Clad in an old pair of khaki shorts and nothing else, bare-footed, he was golden brown and silky-skinned, his slender, boyish body already hinting at later power in the breadth of the young square shoulders, the well-developed calf and thigh muscles, the flat belly and narrow hips. His hair was a little long and loosely curly, just the bleached color of Drogheda grass, his eyes through absurdly thick black lashes intensely blue. He looked like a very youthful escaped angel.

“Hello,” said the boy, smiling.

“Hello,” said Cardinal Ralph, finding it impossible to resist the charm of that smile. “Who are you?”

“I’m Dane O’Neill,” answered the boy. “Who are you?”
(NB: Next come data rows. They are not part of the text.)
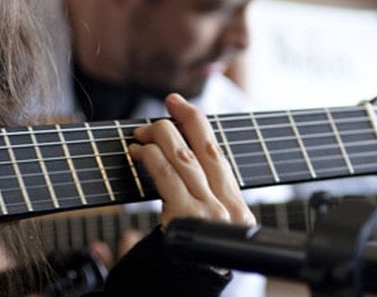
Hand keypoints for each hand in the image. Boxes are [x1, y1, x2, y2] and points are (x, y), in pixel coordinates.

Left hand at [128, 93, 254, 229]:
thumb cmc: (190, 276)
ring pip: (185, 157)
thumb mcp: (202, 236)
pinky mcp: (188, 217)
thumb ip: (199, 209)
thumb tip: (175, 180)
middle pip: (209, 150)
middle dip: (188, 118)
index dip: (202, 130)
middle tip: (171, 100)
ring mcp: (211, 213)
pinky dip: (149, 155)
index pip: (220, 160)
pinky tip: (137, 151)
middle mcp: (231, 211)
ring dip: (161, 136)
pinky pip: (166, 173)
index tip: (187, 110)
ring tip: (141, 132)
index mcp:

“My name is Ralph de Bricassart.”

Dane O’Neill. He was Meggie’s boy, then. She had not left Luke O’Neill after all, she had gone back to him, borne this beautiful lad who might have been his, had he not married the Church first. How old had he been when he married the Church? Not much older than this, not very much more mature. Had he waited, the boy might well have been his. What nonsense, Cardinal de Bricassart! If you hadn’t married the Church you would have remained in Ireland to breed horses and never known your fate at all, never known Drogheda or Meggie Cleary.

“May I help you?” asked the boy politely, getting to his feet with a supple grace Cardinal Ralph recognized, and thought of as Meggie’s.

“Is your father here, Dane?”

“My
father
?” The dark, finely etched brows knitted. “No, he’s not here. He’s never been here.”

“Oh, I see. Is your mother here, then?”

“She’s in Gilly, but she’ll be back soon. My Nanna is in the house, though. Would you like to see her? I can take you.” Eyes as blue as cornflowers stared at him, widened, narrowed. “Ralph de Bricassart. I’ve heard of you. Oh!
Cardinal
de Bricassart! Your Eminence, I’m sorry! I didn’t mean to be rude.”